Monday, April 5, 2021

Jekyll Island Club Resort

 


Jekyll Island Club Resort

 

Just got back from an overnight trip to the Jekyll Island Club Resort.  It’s where one goes to feel a part of the upper part of the upper crust, in an overnight dream of wealth and power.

 

It’s also a microcosm of Georgia’s history and a goodly part of American history.  Really? My cautious readers may ask.  One little island of seven miles long by a mile and a half wide does all that?

 

Yes.  Georgia is one of the original thirteen colonies, as I’m sure you are aware.  General Oglethorpe was the first English Governor of Georgia and named the island (one of the four Golden Isles on the Georgia coast) after his friend, an English politician, Sir Joseph Jekyll, who also, by the way, provided Oglethorpe with £600 to develop the island.

 

We could talk forever about the Spanish and French and English and native American tribes, all fighting and compromising over this island.

 

But, let’s slam forward, but just a bit. In 1792, a Frenchman who fled from the French Revolution, Christophe DuBignon, purchased the island and started a cotton plantation.  Another leap in time.  DuBignon’s heir, sold the island to a group of New York industrialists for $125,000 (about $3.5 million today) and they established a hunting club. You’d recognize many of the names.  Morgan (JP Morgan), Rockefeller, Vanderbilt, and Pulitzer, just to name a few.  It was said that these and other members represented one sixth of the world’s wealth.  And today we think it’s something new for the few to hold most of the wealth.

 

This exclusive club, perhaps the most exclusive in the world at that time, set up a private island resort like no other and constantly added amenities.  The USGA built a wonderful golf course, Great Dunes, where new clubs (steel shaft) and balls (lighter) where first tested, and changed the face of the game.

 

Is it any wonder that after the financial crash of 1907 (when stock prices dropped about 50%!) the movers and shakers met here in 1910 to rough out the establishment of the Federal Reserve System that we have today.  Once again, history is repeated, namely in the Great Depression and more recently in the 1990s, when the tech bubble popped.



Members often came by yacht for visits, some of the ships were even too large to dock. Privately invited guests were permitted only a two-week stay in the privately owned “cottages.”  In this case, cottage meant a huge mansion, with names such as Sans Souci, Cherokee, and Crane whose rooms are now part of the hotel.  Rooms in both the main club and cottages run about $300 a night, more or less, and do not include meals or parking, or taxes.
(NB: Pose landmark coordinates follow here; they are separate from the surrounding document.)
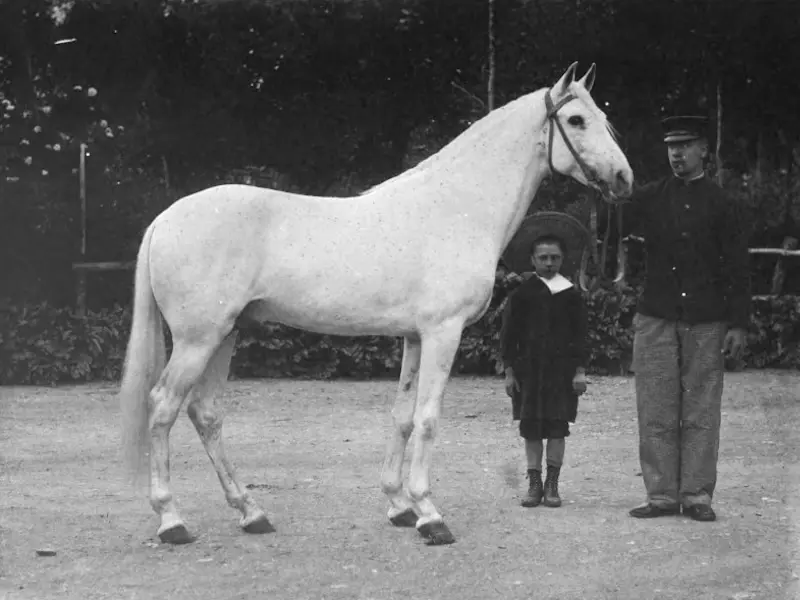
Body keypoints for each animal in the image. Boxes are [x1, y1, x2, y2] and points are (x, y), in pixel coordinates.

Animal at [119, 61, 633, 547]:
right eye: (576, 119)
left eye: (605, 118)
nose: (624, 178)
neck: (457, 207)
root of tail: (164, 219)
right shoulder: (443, 332)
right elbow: (428, 418)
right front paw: (431, 515)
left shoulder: (414, 336)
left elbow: (402, 417)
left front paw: (400, 506)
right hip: (197, 340)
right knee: (163, 407)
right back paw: (172, 520)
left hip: (226, 334)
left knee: (205, 413)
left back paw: (252, 513)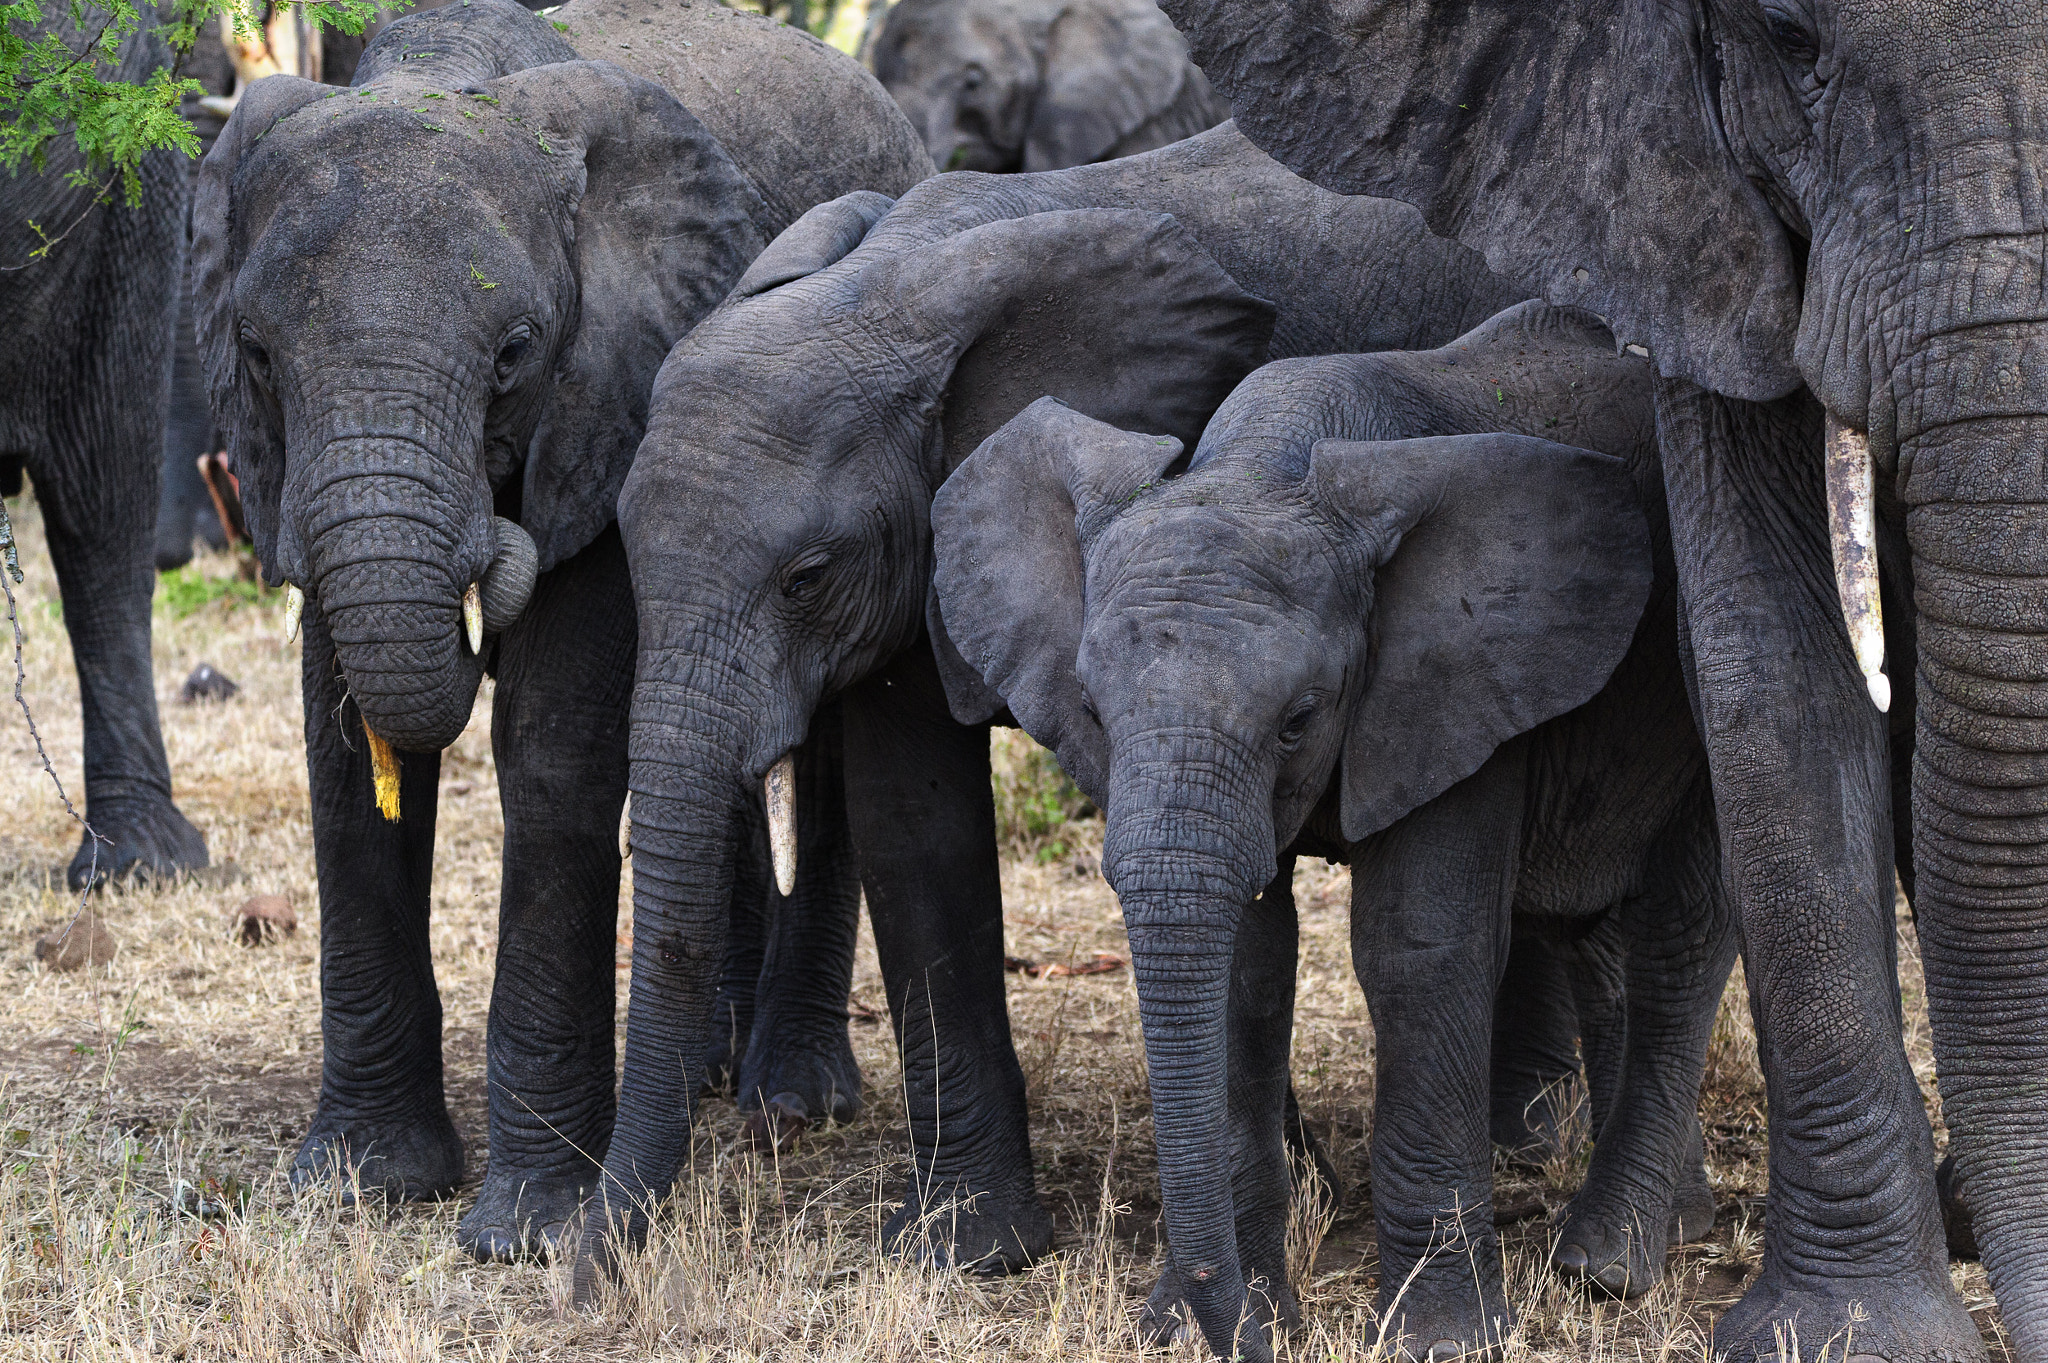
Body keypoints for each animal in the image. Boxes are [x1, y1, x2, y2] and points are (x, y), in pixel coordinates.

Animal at [193, 0, 931, 1262]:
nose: (491, 545)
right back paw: (707, 1075)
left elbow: (552, 742)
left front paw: (525, 1233)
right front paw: (358, 1185)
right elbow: (343, 757)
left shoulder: (615, 386)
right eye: (254, 352)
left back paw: (788, 1098)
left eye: (512, 352)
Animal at [932, 302, 1736, 1357]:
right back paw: (1668, 1222)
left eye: (1299, 720)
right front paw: (1202, 1321)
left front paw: (1443, 1338)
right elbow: (1247, 964)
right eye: (1095, 713)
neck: (1269, 469)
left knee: (1681, 929)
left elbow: (1417, 950)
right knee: (1596, 932)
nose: (1251, 1341)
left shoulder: (1455, 681)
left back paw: (1607, 1265)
This rich man’s bit of heaven lasted from 1886 until 1942, when owners were required to move due to the chance of German submarines in the coastal waters. By the end of the war, it was no longer economically viable to maintain it as a private resort.

 

The Jekyll Island Club Resort is now a part of the collection of Historic Hotels of America.

 

Ok, enough history.  Time to cut to the chase, skin the cat, ante up or fold. Is a visit worth it?  For us it was. The sheer beauty of the architecture, inside and out, the extravagant elegance of the Club and its accommodations, along with the magnificent grounds, has an unmatched charm for this part of the world.  Service is first class in every respect.


The famous hall of mirrors.


Rare 19th century Japanese Tsutsugaki-Zome difficult indigo art



There’s far more to see and do than hang out in the Club.  Bicycles are available for rent, with 3 hours of bike trails, lots of beautiful seashore for walking, cuisine that stretches from the elegant to the casual, gift shops galore and historical sites aplenty.


 

And then I found the small, cozy, dark wood paneled bar in the Club. Lucky for us, there were six stools, two of which were empty.

 

Sunday through Thursday, 3 p.m. to 10 p.m.

Friday and Saturday, 3 p.m. to 11 p.m.

 

There’s something about a small group in an elegant bar that pulls people together and brings out interesting conversation.  The three couples were from different parts of the country, with different backgrounds and different professions, and yet stories and humor and travel adventures sparkled brightly.

 

Bear in mind, all of us were retired, well dressed and showing our age.

 

“You’ve got a cute wife.”

 

“Yeah, that’s what she tells me.” 

 

“Covid about killed me.”

 

“How long did it last?”

 

“Oh, not me.  But covid damn near killed by business.”

 

“What business?”

 

“Travel agency.”

 

The conversation morphed into one of the most important subjects of the day, colleges and high schools and the balance between academics and athletics, plumbing the philosophical depths in avid discussion.  Of course that moved on to European travel and then on to one bright subject after another.

 

And so it went, until the weary barkeep passed out the bills and we slinked off in different directions to our pricy beds.

 

For me, it’s the people you meet that make the trip, whether it’s a cruise or a resort, or a night at a cozy bar.

 

But, yes, the Jekyll Island Club Resort, was a night of feeling like the rich and powerful.  Worth the money to feel that way for a while, especially in a gorgeous, historic setting that brings out turn of the 20th century lavishness and shines new light on problems and a society that shares many problems and solutions that mirror our own.